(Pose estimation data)
__________

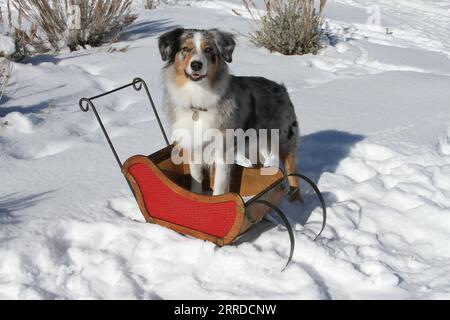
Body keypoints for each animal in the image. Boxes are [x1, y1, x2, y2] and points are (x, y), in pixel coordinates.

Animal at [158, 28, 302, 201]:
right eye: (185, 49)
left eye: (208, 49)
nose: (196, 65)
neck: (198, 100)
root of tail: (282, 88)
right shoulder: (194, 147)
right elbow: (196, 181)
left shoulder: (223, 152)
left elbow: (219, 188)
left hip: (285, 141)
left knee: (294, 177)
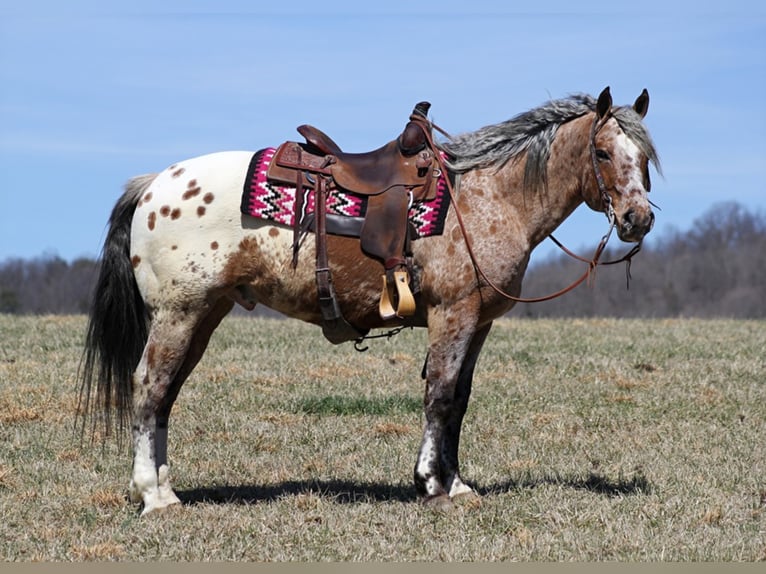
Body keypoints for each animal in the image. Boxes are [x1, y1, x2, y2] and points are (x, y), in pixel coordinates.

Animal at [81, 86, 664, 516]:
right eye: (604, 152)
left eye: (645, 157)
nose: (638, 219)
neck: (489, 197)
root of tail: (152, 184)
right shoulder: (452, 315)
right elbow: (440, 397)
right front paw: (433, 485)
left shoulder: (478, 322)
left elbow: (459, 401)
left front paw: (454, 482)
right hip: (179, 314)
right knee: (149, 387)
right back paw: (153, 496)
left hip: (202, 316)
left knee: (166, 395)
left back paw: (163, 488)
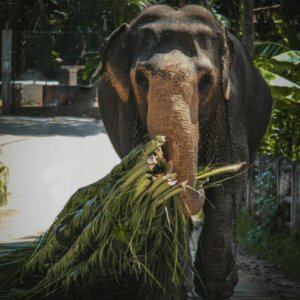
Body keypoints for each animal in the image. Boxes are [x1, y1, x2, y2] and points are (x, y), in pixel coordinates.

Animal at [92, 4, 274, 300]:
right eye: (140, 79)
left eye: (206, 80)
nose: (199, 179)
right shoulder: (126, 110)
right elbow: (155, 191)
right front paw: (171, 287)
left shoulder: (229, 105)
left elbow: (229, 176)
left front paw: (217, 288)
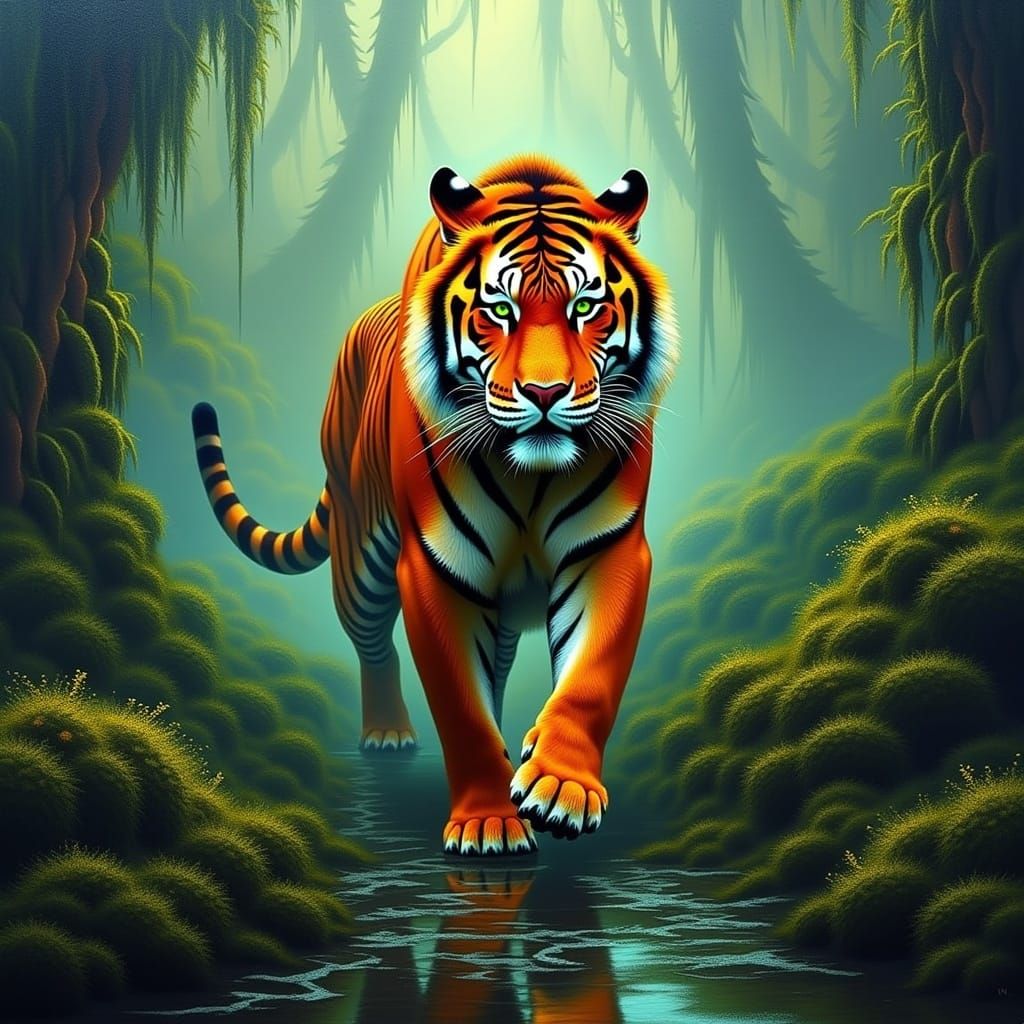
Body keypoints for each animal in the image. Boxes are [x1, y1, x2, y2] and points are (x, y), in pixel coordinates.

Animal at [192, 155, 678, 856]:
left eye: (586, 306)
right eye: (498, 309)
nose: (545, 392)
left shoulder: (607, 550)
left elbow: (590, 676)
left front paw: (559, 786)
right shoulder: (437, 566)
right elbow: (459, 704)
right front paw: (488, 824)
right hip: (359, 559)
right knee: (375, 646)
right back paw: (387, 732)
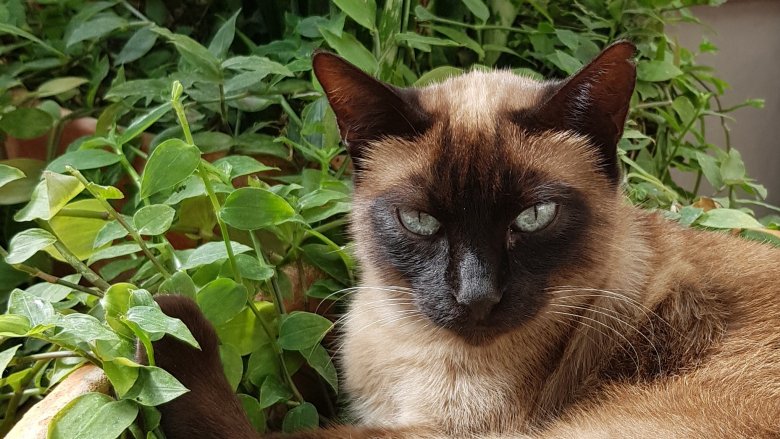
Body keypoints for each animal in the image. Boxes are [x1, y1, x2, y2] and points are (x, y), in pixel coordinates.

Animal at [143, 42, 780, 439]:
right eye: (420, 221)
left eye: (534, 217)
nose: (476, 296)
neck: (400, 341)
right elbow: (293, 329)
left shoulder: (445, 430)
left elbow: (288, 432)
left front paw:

__________

◆ What the task asks ◆
Every line from the one containing "right elbow: (459, 704)" through the last line of the records is to be reproduced exactly, with pictures left out and nothing else given.

◆ Answer box ◆
right elbow: (459, 704)
right front paw: (488, 824)
right hip: (359, 559)
right knee: (375, 646)
right back paw: (387, 732)
Body keypoints for each animal in the image. Boxes are [x1, y1, x2, y2] and points are (x, y), in pixel coordinates.

Animal at [143, 42, 780, 439]:
right eye: (420, 221)
left eye: (534, 217)
nose: (476, 296)
neck: (400, 341)
right elbow: (293, 329)
left shoulder: (445, 430)
left elbow: (288, 432)
left front paw:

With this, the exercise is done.